Provided data: Begin

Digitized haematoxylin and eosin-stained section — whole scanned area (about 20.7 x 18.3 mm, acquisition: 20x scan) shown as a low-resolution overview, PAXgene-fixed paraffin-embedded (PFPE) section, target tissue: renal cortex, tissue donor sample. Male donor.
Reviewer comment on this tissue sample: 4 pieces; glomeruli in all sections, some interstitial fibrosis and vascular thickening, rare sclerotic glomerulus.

Provided data: End
Provided data: Begin

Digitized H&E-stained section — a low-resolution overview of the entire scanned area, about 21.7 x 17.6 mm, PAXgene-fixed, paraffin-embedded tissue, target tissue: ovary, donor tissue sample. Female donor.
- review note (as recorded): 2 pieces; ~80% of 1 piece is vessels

Provided data: End
Provided data: Begin

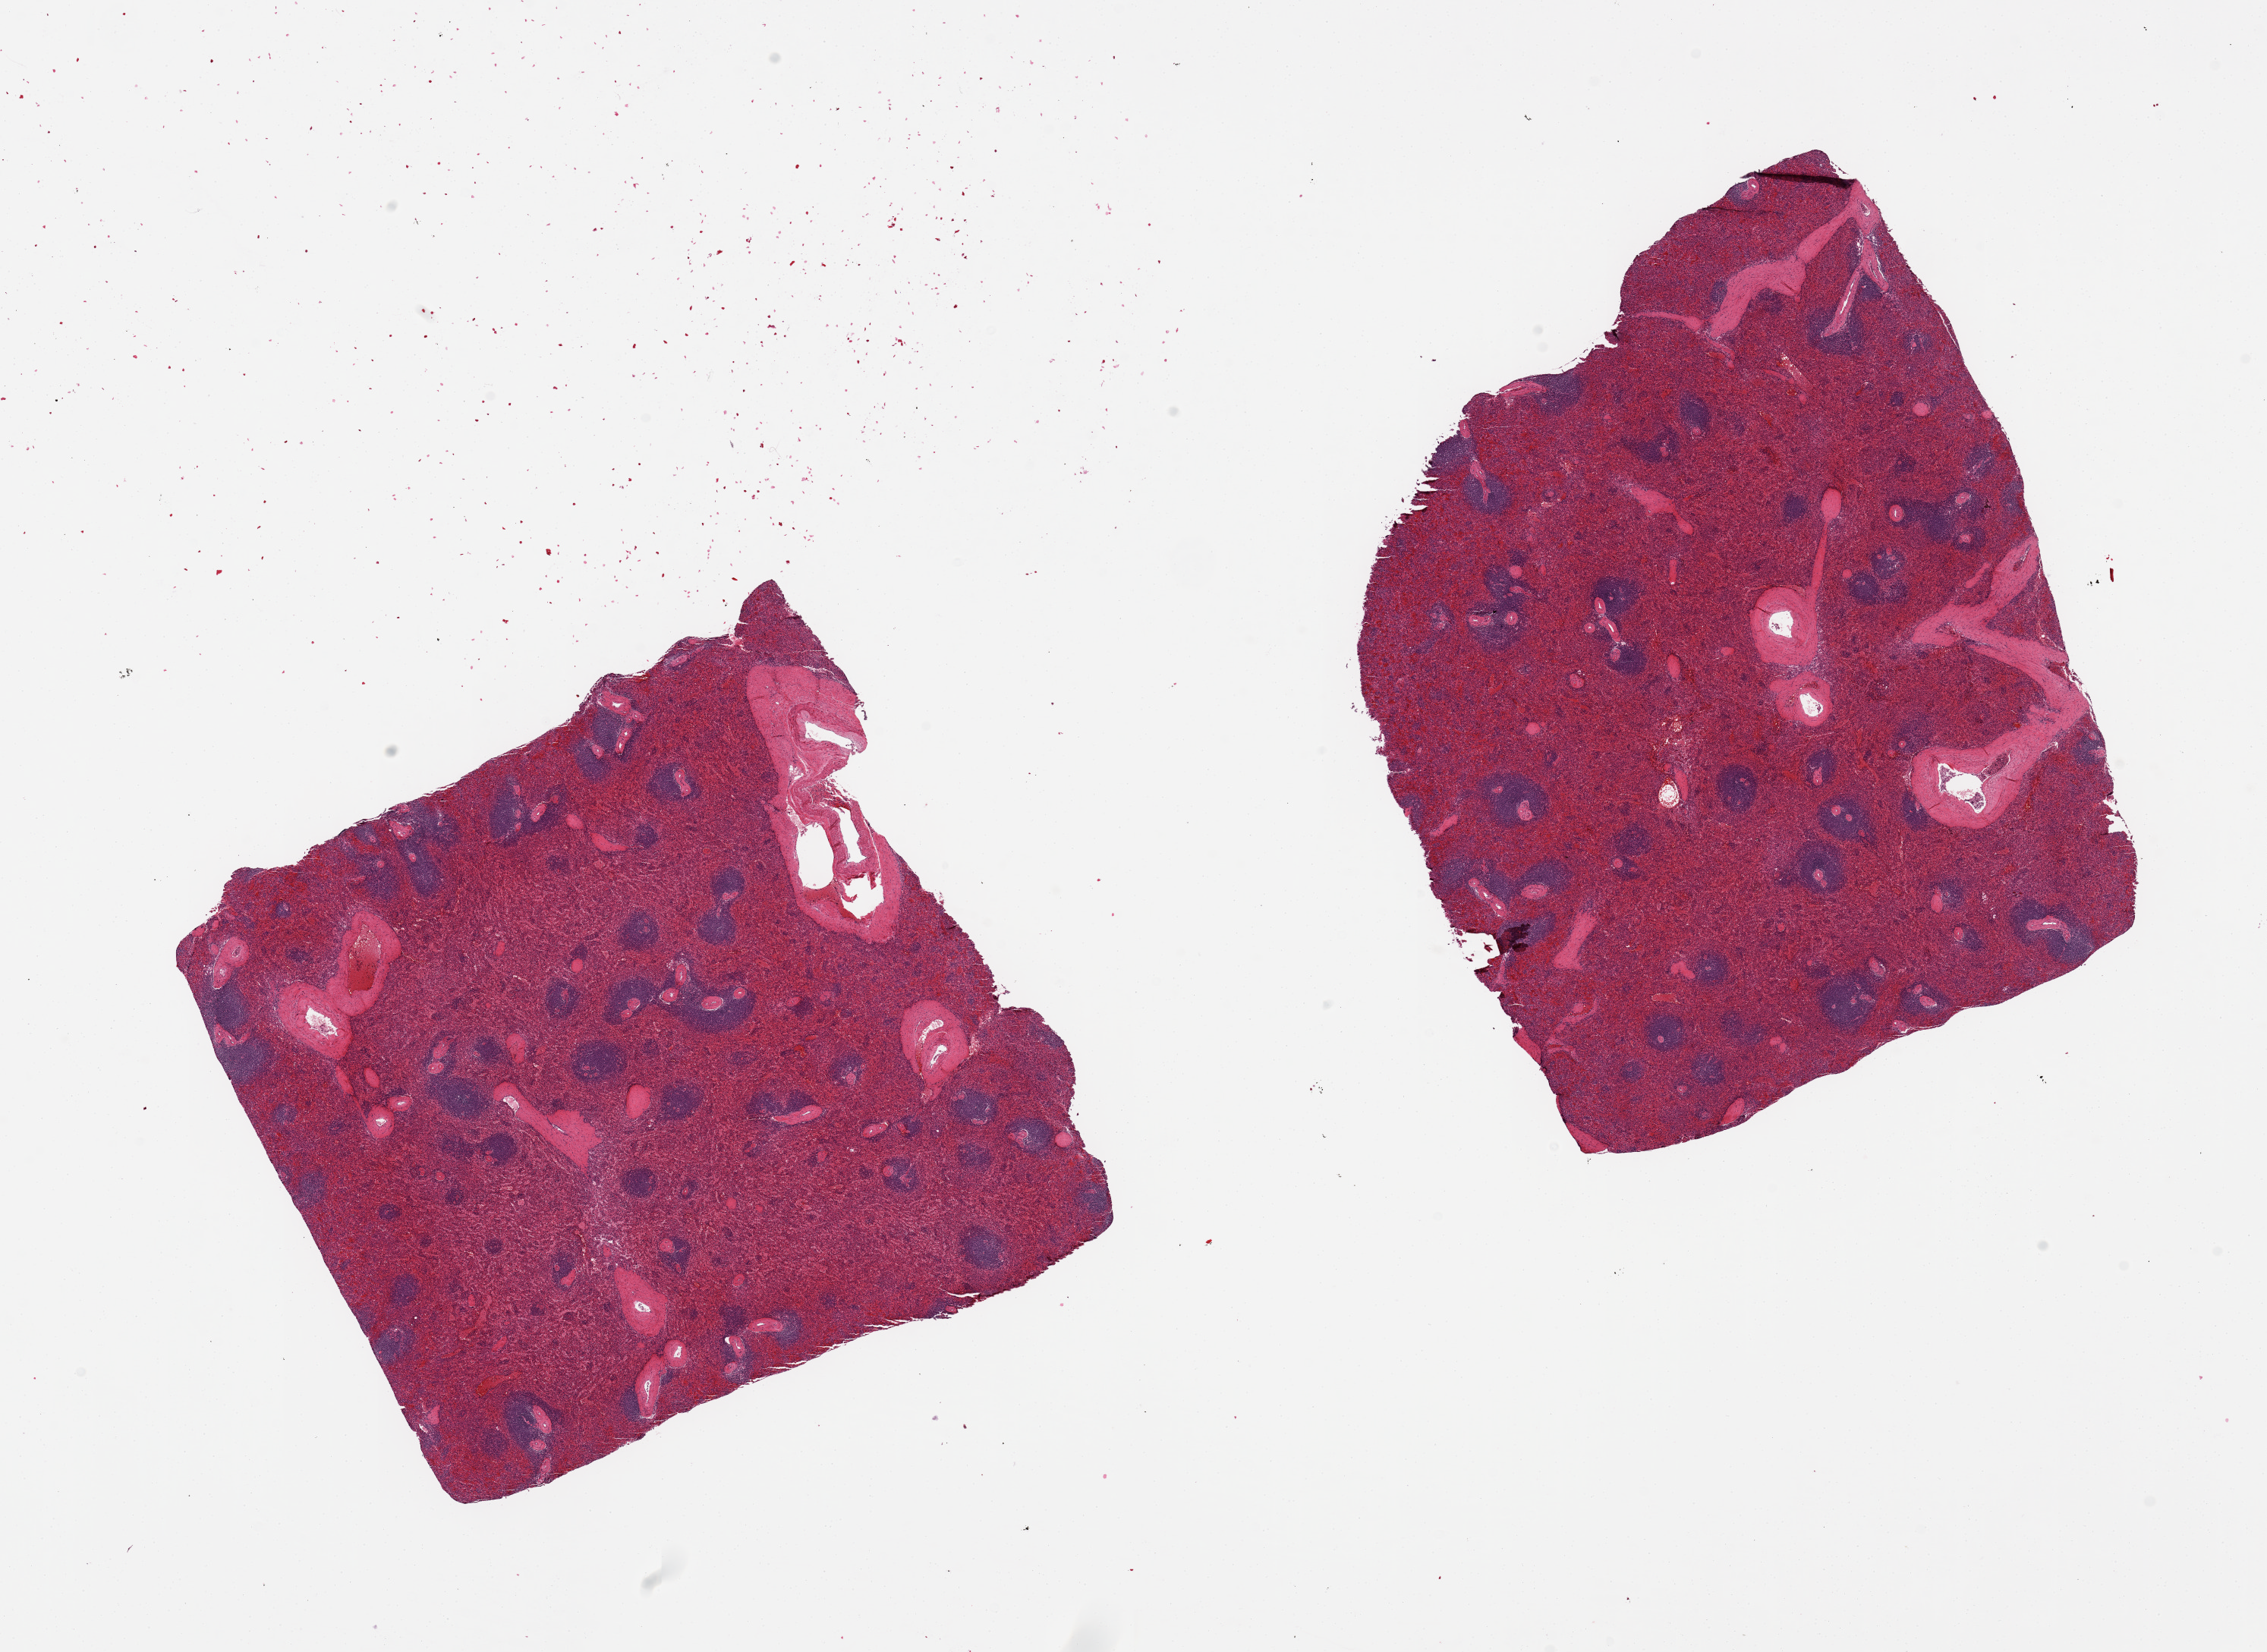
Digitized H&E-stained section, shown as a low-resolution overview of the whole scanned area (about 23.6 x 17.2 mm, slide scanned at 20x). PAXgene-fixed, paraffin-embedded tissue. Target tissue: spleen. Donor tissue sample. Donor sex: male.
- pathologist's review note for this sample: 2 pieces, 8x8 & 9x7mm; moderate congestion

Provided data: End

Work instructions ▸
Gather from the entries above all lines that include the string "shown".

Output for this task ▸
Digitized haematoxylin and eosin-stained section — whole scanned area (about 20.7 x 18.3 mm, acquisition: 20x scan) shown as a low-resolution overview, PAXgene-fixed paraffin-embedded (PFPE) section, target tissue: renal cortex, tissue donor sample. Male donor.
Digitized H&E-stained section, shown as a low-resolution overview of the whole scanned area (about 23.6 x 17.2 mm, slide scanned at 20x). PAXgene-fixed, paraffin-embedded tissue. Target tissue: spleen. Donor tissue sample. Donor sex: male.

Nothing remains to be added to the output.